The Suicide's Son
My second full-length poetry collection, The Suicide's Son, was published in 2019 by the Montreal-based publisher Véhicule Press.
Individual poems from The Suicide’s Son were first published in 32 Poems, Alaska Quarterly Review, American Poetry Review, Hazlitt, The Hopkins Review, Little Star, Literary Matters, The London Review of Books, Narrative, The New York Review of Books, Poetry Northwest, The Southern Review, The Walrus, and The Yale Review. Poems also appeared in the Academy of American Poets' Poem-A-Day project, in Resistance, Rebellion, Life: 50 Poems Now (Knopf 2017), Still Life with Poem: 100 Natures Mortes in Verse (Literary House Press 2016), The Next Wave: An Anthology of 21st Century Canadian Poetry (Palimpsest Press 2018), Resisting Canada: An Anthology of Poetry (Véhicule Press 2019), Best Canadian Poetry in English 2016 (Tightrope Books 2016), Beyond Forgetting: Celebrating 100 Years of Al Purdy (Harbour Publishing 2018), and Here: Poems for the Planet (Copper Canyon Press 2019).
Though I work mainly in free verse, I often think of poetry in formal (i.e. structural) terms, and I try to write poems whose meaning is determined at least partly by the repetition and organization of sound.
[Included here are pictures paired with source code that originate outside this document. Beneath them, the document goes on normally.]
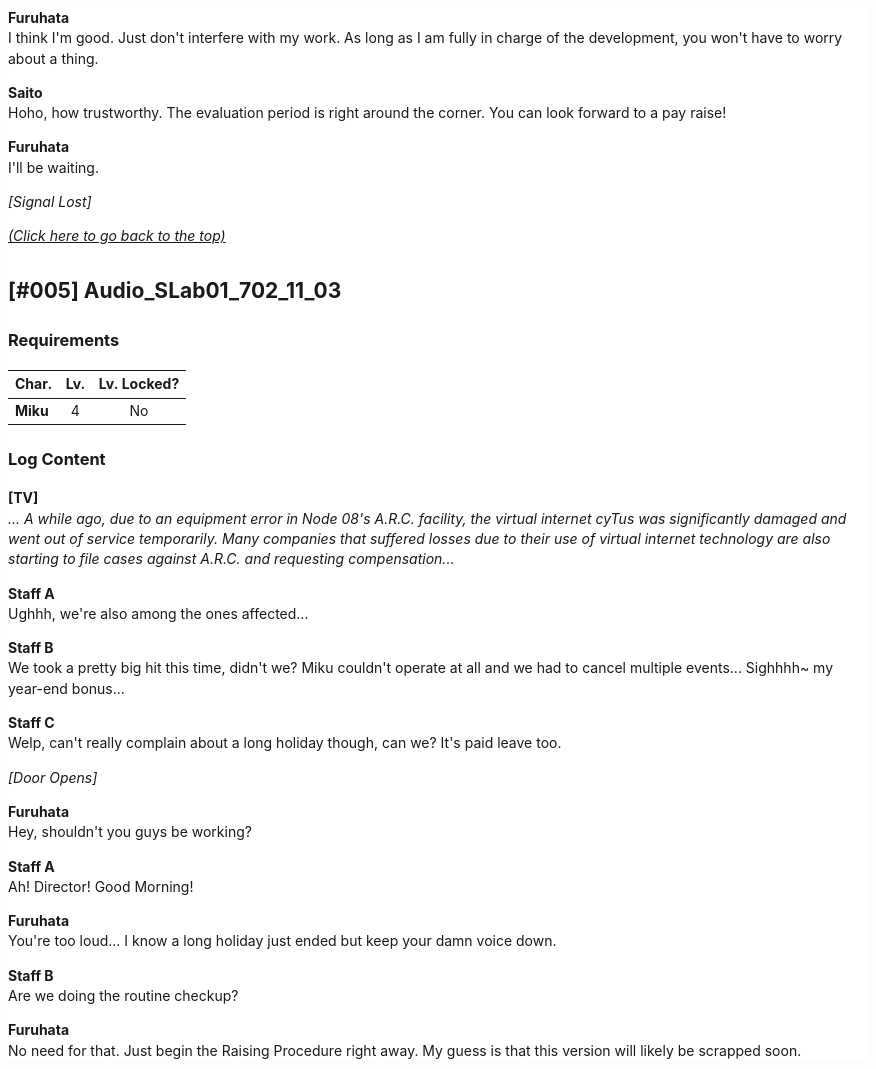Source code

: **Furuhata**<br>
I think I'm good. Just don't interfere with my work. As long as I am fully in charge of the development, you won't have to worry about a thing.

**Saito**<br>
Hoho, how trustworthy. The evaluation period is right around the corner. You can look forward to a pay raise!

**Furuhata**<br>
I'll be waiting.

_\[Signal Lost\]_

[*(Click here to go back to the top)*](#toc)

## <a id="mos005"></a>\[#005\] Audio\_SLab01\_702\_11\_03
### Requirements
| Char.  |Lv.|Lv. Locked?|
|--------|:-:|:---------:|
|**Miku**| 4 |    No     |

### Log Content
**[TV]**<br>
_... A while ago, due to an equipment error in Node 08's A.R.C. facility, the virtual internet cyTus was significantly damaged and went out of service temporarily. Many companies that suffered losses due to their use of virtual internet technology are also starting to file cases against A.R.C. and requesting compensation..._

**Staff A**<br>
Ughhh, we're also among the ones affected...

**Staff B**<br>
We took a pretty big hit this time, didn't we? Miku couldn't operate at all and we had to cancel multiple events... Sighhhh\~ my year\-end bonus...

**Staff C**<br>
Welp, can't really complain about a long holiday though, can we? It's paid leave too.

_\[Door Opens\]_

**Furuhata**<br>
Hey, shouldn't you guys be working?

**Staff A**<br>
Ah! Director! Good Morning!

**Furuhata**<br>
You're too loud... I know a long holiday just ended but keep your damn voice down.

**Staff B**<br>
Are we doing the routine checkup?

**Furuhata**<br>
No need for that. Just begin the Raising Procedure right away. My guess is that this version will likely be scrapped soon.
Many of my poems contain rhyme and what I think of as “runs” of iambic or anapestic meter, but I’m very interested in trying to capture what I think of as a kind of asymmetrical beauty, so I often establish metrical expectations only for the sake of breaking them. I aspire to write poems that are rhythmically well-constructed, down to the level of the syllable, but also indivisible in their parts, so that the reader cannot easily separate the poem into discrete metrical feet or metrical phrases; disorder, or a pattern that is varied to the point of seeming disordered, is beautiful, from my perspective, and I want to convey that beauty rhythmically.
I think of myself as an oral poet, and write more for an audience than for a readership, though publishing is of course an important part of my professional life. When performing, I recite my poems from memory.
Praise for The Suicide's Son:
"In The Suicide’s Son, we encounter [Arthur's] mastery of individual lyrics, but the collection is more than the best of his journal publications. It gathers in the mind as a single text as Arthur both poses and answers questions about the ideas, objects, and traits we broadly inherit—as family members, as members of a culture, as animals—and how we respond to the often troubling content of that inheritance."
-- Literary Matters
"Nothing is inscrutable or imprecise. It all adds up to maximum impact conveyed directly from the words to the reader’s brain, and via brain to heart."
-- 32 Poems
"Rootlessness ebbs and flows, all while the cogs and underpinnings churn and grind each poem into a solid object that transcends the quotidian. These words are ordered to last."
-- RHINO Reviews
"The poems in James Arthur’s new collection, The Suicide’s Son, convey a mastery of resonance and form while dealing with topics that are relevant and real."